Qu’est-ce que ça veut dire concrètement ? Que faut-il améliorer selon les membres du réseau SDSN ?
D’abord, la Suisse a un besoin urgent de reconnaître et d’assumer sa responsabilité mondiale. C’est là que réside le plus grand levier pour atteindre les objectifs de durabilité. Cela signifie que la Suisse doit réduire son empreinte mondiale, par exemple en repensant les comportements de consommation. On doit proposer des solutions qui rendent possible de mener une vie en Suisse en tenant compte de la résilience planétaire. Ensuite, cette stratégie devrait aborder le problème des flux financiers illégitimes. On se contente de compter sur des efforts volontaires qui ne changent rien. Prenons l’exemple du souhait d’une place bancaire et financière plus durable: malgré des progrès, la réalité montre qu’il faut une réglementation pour ne pas subir une domination des intérêts économiques à court terme défavorables aux gens et à l’environnement. Et enfin, le projet de stratégie n’est accompagné d’aucun plan financier. Nous proposons donc, entre autres, que le bureau fédéral de coordination soit doté d’un budget.
Où faut-il encore agir ?
On doit s’assurer que des ressources suffisantes soient affectées à la recherche sur la durabilité et aux projets interdisciplinaires de mise en œuvre. La recherche peut amener des voies de transformation efficaces et des propositions concrètes de mesures plus favorables à la durabilité. Par ailleurs, nous constatons qu’en général, les objectifs du projet de stratégie doivent être plus ambitieux. Certains sont en partie formulés plus timidement que les 17 ODD eux-mêmes, voire complètement ignorés. Nous exigeons des définitions et des recommandations d’action plus spécifiques concernant tous les Objectifs.
Quel est le message adressé à la Confédération ?

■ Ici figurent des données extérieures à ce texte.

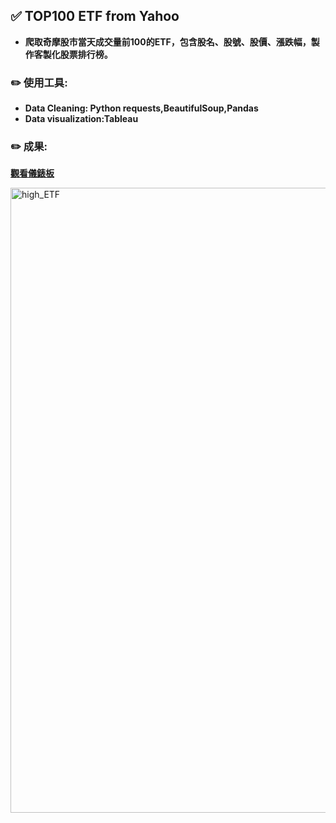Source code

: ## :white_check_mark: TOP100 ETF from Yahoo
* **爬取奇摩股市當天成交量前100的ETF，包含股名、股號、股價、漲跌幅，製作客製化股票排行榜。**


### :pencil2: 使用工具:
* **Data Cleaning: Python requests,BeautifulSoup,Pandas**
* **Data visualization:Tableau**

### :pencil2: 成果:
[**觀看儀錶板**](https://public.tableau.com/views/ScrappingYahooTop100ETF/ETF?:language=zh-TW&:display_count=n&:origin=viz_share_link)

<img width="1000" alt="high_ETF" src="https://github.com/Sherlin1996/Web-Scraping/assets/106952827/25e331f0-9e76-4136-96dc-a8710420f13b">
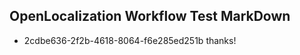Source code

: ## OpenLocalization Workflow Test MarkDown
* 2cdbe636-2f2b-4618-8064-f6e285ed251b 
thanks!<!--HONumber=Mar16_HO4-->
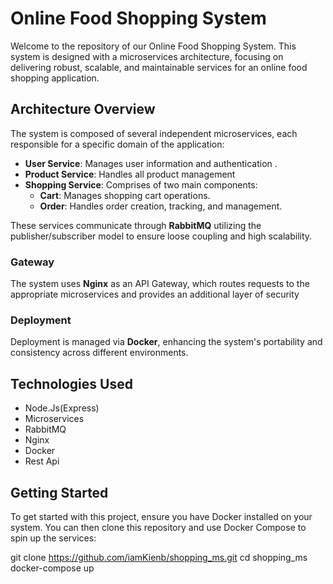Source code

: # Online Food Shopping System

Welcome to the repository of our Online Food Shopping System. This system is designed with a microservices architecture, focusing on delivering robust, scalable, and maintainable services for an online food shopping application.

## Architecture Overview

The system is composed of several independent microservices, each responsible for a specific domain of the application:

- **User Service**: Manages user information and authentication .
- **Product Service**: Handles all product management 
- **Shopping Service**: Comprises of two main components:
  - **Cart**: Manages shopping cart operations.
  - **Order**: Handles order creation, tracking, and management.

These services communicate through **RabbitMQ** utilizing the publisher/subscriber model to ensure loose coupling and high scalability.

### Gateway

The system uses **Nginx** as an API Gateway, which routes requests to the appropriate microservices and provides an additional layer of security 

### Deployment

Deployment is managed via **Docker**, enhancing the system's portability and consistency across different environments.

## Technologies Used
- Node.Js(Express)
- Microservices
- RabbitMQ
- Nginx
- Docker
- Rest Api 

## Getting Started

To get started with this project, ensure you have Docker installed on your system. You can then clone this repository and use Docker Compose to spin up the services:

git clone https://github.com/iamKienb/shopping_ms.git
cd shopping_ms
docker-compose up 
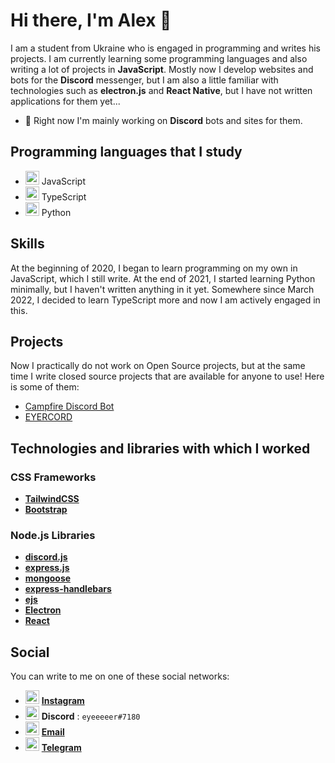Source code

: # Hi there, I'm Alex 👋

I am a student from Ukraine who is engaged in programming and writes his projects. I am currently learning some programming languages and also writing a lot of projects in **JavaScript**. Mostly now I develop websites and bots for the **Discord** messenger, but I am also a little familiar with technologies such as **electron.js** and **React Native**, but I have not written applications for them yet...


- 🔭 Right now I'm mainly working on **Discord** bots and sites for them.

## Programming languages that I study
- <img src="./svg/JavaScript.svg" width="22px" height="22px"> JavaScript
- <img src="./svg/TypeScript.svg" width="22px" height="22px"> TypeScript
- <img src="./svg/Python.svg" width="22px" height="22px"> Python

## Skills
At the beginning of 2020, I began to learn programming on my own in JavaScript, which I still write. At the end of 2021, I started learning Python minimally, but I haven't written anything in it yet. Somewhere since March 2022, I decided to learn TypeScript more and now I am actively engaged in this.

## Projects
Now I practically do not work on Open Source projects, but at the same time I write closed source projects that are available for anyone to use! Here is some of them:
- [Campfire Discord Bot](https://campfire.eyercord.com/)
- [EYERCORD](https://eyercord.com)

## Technologies and libraries with which I worked
### CSS Frameworks
- [**TailwindCSS**](https://github.com/tailwindlabs/tailwindcss)
- [**Bootstrap**](https://github.com/twbs/bootstrap)
### Node.js Libraries
- [**discord.js**](https://github.com/discordjs/discord.js)
- [**express.js**](https://github.com/expressjs/express)
- [**mongoose**](https://github.com/Automattic/mongoose)
- [**express-handlebars**](https://github.com/ericf/express-handlebars)
- [**ejs**](https://github.com/mde/ejs)
- [**Electron**](https://github.com/electron/electron)
- [**React**](https://github.com/facebook/react)

## Social
You can write to me on one of these social networks:
- <img src="./svg/Instagram.svg" width="22px" height="22px"> [**Instagram**](https://www.instagram.com/eyeeeeer.__/)
- <img src="./svg/Discord.svg" width="22px" height="22px"> **Discord** : `eyeeeeer#7180`
- <img src="./svg/Email.svg" width="22px" height="22px"> [**Email**](mailto:alexkononuchenko@icloud.com)
- <img src="./svg/Telegram.svg" width="22px" height="22px"> [**Telegram**](https://t.me/eyeeeeer)
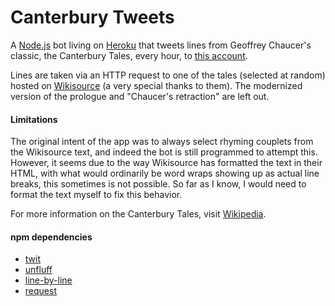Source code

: # Canterbury Tweets
A [Node.js](https://github.com/nodejs/node) bot living on [Heroku](http://heroku.com) that tweets lines from Geoffrey Chaucer's classic, the Canterbury Tales, every hour, to [this account](http://twitter.com/canterburytwts).

Lines are taken via an HTTP request to one of the tales (selected at random) hosted on [Wikisource](https://en.wikisource.org/wiki/The_Canterbury_Tales) (a very special thanks to them). The modernized version of the prologue and "Chaucer's retraction" are left out.

#### Limitations
The original intent of the app was to always select rhyming couplets from the Wikisource text, and indeed the bot is still programmed to attempt this. However, it seems due to the way Wikisource has formatted the text in their HTML, with what would ordinarily be word wraps showing up as actual line breaks, this sometimes is not possible. So far as I know, I would need to format the text myself to fix this behavior.

For more information on the Canterbury Tales, visit [Wikipedia](https://en.wikipedia.org/wiki/Canterbury_tales).

#### npm dependencies
* [twit](https://github.com/ttezel/twit)
* [unfluff](https://github.com/ageitgey/node-unfluff)
* [line-by-line](https://github.com/Osterjour/line-by-line)
* [request](https://github.com/request/request)

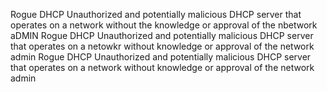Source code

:Rogue DHCP
	Unauthorized and potentially malicious DHCP server that operates on a network without the knowledge or approval of the nbetwork aDMIN
	Rogue DHCP
	Unauthorized and potentially malicious DHCP server that operates on a netowkr without knowledge or approval of the network admin
	Rogue DHCP
	Unauthorized and potentially malicious DHCP server that operates on a network without knowledge or approval of the network admin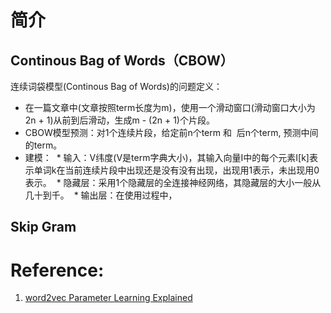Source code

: 
# 简介

## Continous Bag of Words（CBOW）

连续词袋模型(Continous Bag of Words)的问题定义：
* 在一篇文章中(文章按照term长度为m)，使用一个滑动窗口(滑动窗口大小为2n + 1)从前到后滑动，生成m - (2n + 1)个片段。
* CBOW模型预测：对1个连续片段，给定前n个term 和  后n个term, 预测中间的term。
* 建模：
  * 输入：V纬度(V是term字典大小)，其输入向量I中的每个元素I[k]表示单词k在当前连续片段中出现还是没有没有出现，出现用1表示，未出现用0表示。
  * 隐藏层：采用1个隐藏层的全连接神经网络，其隐藏层的大小一般从几十到千。
  * 输出层：在使用过程中，

## Skip Gram

# 

# Reference:
1. [word2vec Parameter Learning Explained](http://www-personal.umich.edu/~ronxin/pdf/w2vexp.pdf)
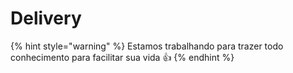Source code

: # Delivery

{% hint style="warning" %}
Estamos trabalhando para trazer todo conhecimento para facilitar sua vida 👍
{% endhint %}
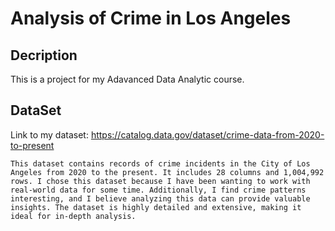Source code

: # Analysis of Crime in Los Angeles 
## Decription
This is a project for my Adavanced Data Analytic course. 
## DataSet
 Link to my dataset: https://catalog.data.gov/dataset/crime-data-from-2020-to-present 
 
	This dataset contains records of crime incidents in the City of Los Angeles from 2020 to the present. It includes 28 columns and 1,004,992 rows. I chose this dataset because I have been wanting to work with real-world data for some time. Additionally, I find crime patterns interesting, and I believe analyzing this data can provide valuable insights. The dataset is highly detailed and extensive, making it ideal for in-depth analysis.
 

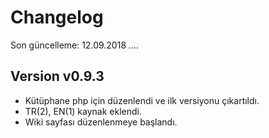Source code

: # Changelog

Son güncelleme: 12.09.2018
....

## Version v0.9.3
- Kütüphane php için düzenlendi ve ilk versiyonu çıkartıldı.
- TR(2), EN(1) kaynak eklendi.
- Wiki sayfası düzenlenmeye başlandı.

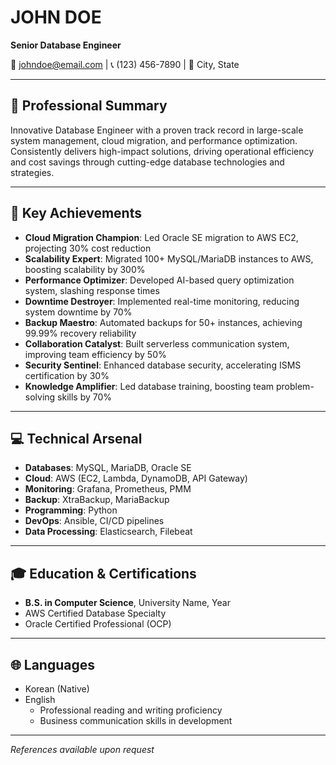 # JOHN DOE
**Senior Database Engineer**

📧 johndoe@email.com | 📞 (123) 456-7890 | 📍 City, State

---

## 💼 Professional Summary

Innovative Database Engineer with a proven track record in large-scale system management, cloud migration, and performance optimization. Consistently delivers high-impact solutions, driving operational efficiency and cost savings through cutting-edge database technologies and strategies.

---

## 🚀 Key Achievements

- **Cloud Migration Champion**: Led Oracle SE migration to AWS EC2, projecting 30% cost reduction
- **Scalability Expert**: Migrated 100+ MySQL/MariaDB instances to AWS, boosting scalability by 300%
- **Performance Optimizer**: Developed AI-based query optimization system, slashing response times
- **Downtime Destroyer**: Implemented real-time monitoring, reducing system downtime by 70%
- **Backup Maestro**: Automated backups for 50+ instances, achieving 99.99% recovery reliability
- **Collaboration Catalyst**: Built serverless communication system, improving team efficiency by 50%
- **Security Sentinel**: Enhanced database security, accelerating ISMS certification by 30%
- **Knowledge Amplifier**: Led database training, boosting team problem-solving skills by 70%

---

## 💻 Technical Arsenal

- **Databases**: MySQL, MariaDB, Oracle SE
- **Cloud**: AWS (EC2, Lambda, DynamoDB, API Gateway)
- **Monitoring**: Grafana, Prometheus, PMM
- **Backup**: XtraBackup, MariaBackup
- **Programming**: Python
- **DevOps**: Ansible, CI/CD pipelines
- **Data Processing**: Elasticsearch, Filebeat

---

## 🎓 Education & Certifications

- **B.S. in Computer Science**, University Name, Year
- AWS Certified Database Specialty
- Oracle Certified Professional (OCP)

---

## 🌐 Languages

- Korean (Native)
- English
  - Professional reading and writing proficiency
  - Business communication skills in development

---

*References available upon request*
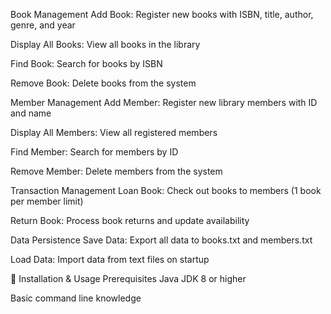 Book Management
Add Book: Register new books with ISBN, title, author, genre, and year

Display All Books: View all books in the library

Find Book: Search for books by ISBN

Remove Book: Delete books from the system

Member Management
Add Member: Register new library members with ID and name

Display All Members: View all registered members

Find Member: Search for members by ID

Remove Member: Delete members from the system

Transaction Management
Loan Book: Check out books to members (1 book per member limit)

Return Book: Process book returns and update availability

Data Persistence
Save Data: Export all data to books.txt and members.txt

Load Data: Import data from text files on startup

🚀 Installation & Usage
Prerequisites
Java JDK 8 or higher

Basic command line knowledge
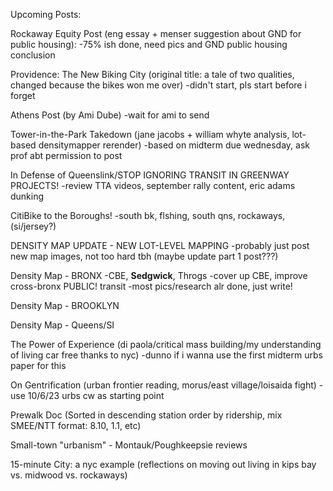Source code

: Upcoming Posts: 

Rockaway Equity Post (eng essay + menser suggestion about GND for public housing): 
-75% ish done, need pics and GND public housing conclusion

Providence: The New Biking City (original title: a tale of two qualities, changed because the bikes won me over)
-didn't start, pls start before i forget 

Athens Post (by Ami Dube)
-wait for ami to send

Tower-in-the-Park Takedown (jane jacobs + william whyte analysis, lot-based densitymapper rerender)
-based on midterm due wednesday, ask prof abt permission to post

In Defense of Queenslink/STOP IGNORING TRANSIT IN GREENWAY PROJECTS! 
-review TTA videos, september rally content, eric adams dunking

CitiBike to the Boroughs!
-south bk, flshing, south qns, rockaways, (si/jersey?)

DENSITY MAP UPDATE - NEW LOT-LEVEL MAPPING
-probably just post new map images, not too hard tbh (maybe update part 1 post???)

Density Map - BRONX
	-CBE, **Sedgwick**, Throgs
		-cover up CBE, improve cross-bronx PUBLIC! transit
-most pics/research alr done, just write!

Density Map - BROOKLYN

Density Map - Queens/SI

The Power of Experience (di paola/critical mass building/my understanding of living car free thanks to nyc)
-dunno if i wanna use the first midterm urbs paper for this

On Gentrification (urban frontier reading, morus/east village/loisaida fight)
-use 10/6/23 urbs cw as starting point

Prewalk Doc (Sorted in descending station order by ridership, mix SMEE/NTT format: 8.10, 1.1, etc) 

Small-town "urbanism" - Montauk/Poughkeepsie reviews 

15-minute City: a nyc example (reflections on moving out living in kips bay vs. midwood vs. rockaways)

Nous avons besoin d’une stratégie soutenue par l’économie, mais aussi par la société. Avec des objectifs non dilués, qui ne soient pas inférieurs aux Objectifs de l’Agenda 2030 des Nations Unies. Nous avons besoin d’une stratégie basée sur des solutions réalisables avec un plan financier et un contrôle efficace – et non un papier qui ressemble à un rapport administratif dans un dossier fédéral.
Carole Küng
Carole Küng est co-directrice du Réseau suisse pour des solutions de développement durable (SDSN), qui est co-animé par Biovision. Le réseau mobilise les institutions de recherche, les organisations de la société civile, les décideurs politiques et les entreprises afin de développer conjointement des solutions pour la mise en œuvre de l’Agenda 2030 et de l’Accord de Paris sur le climat en Suisse.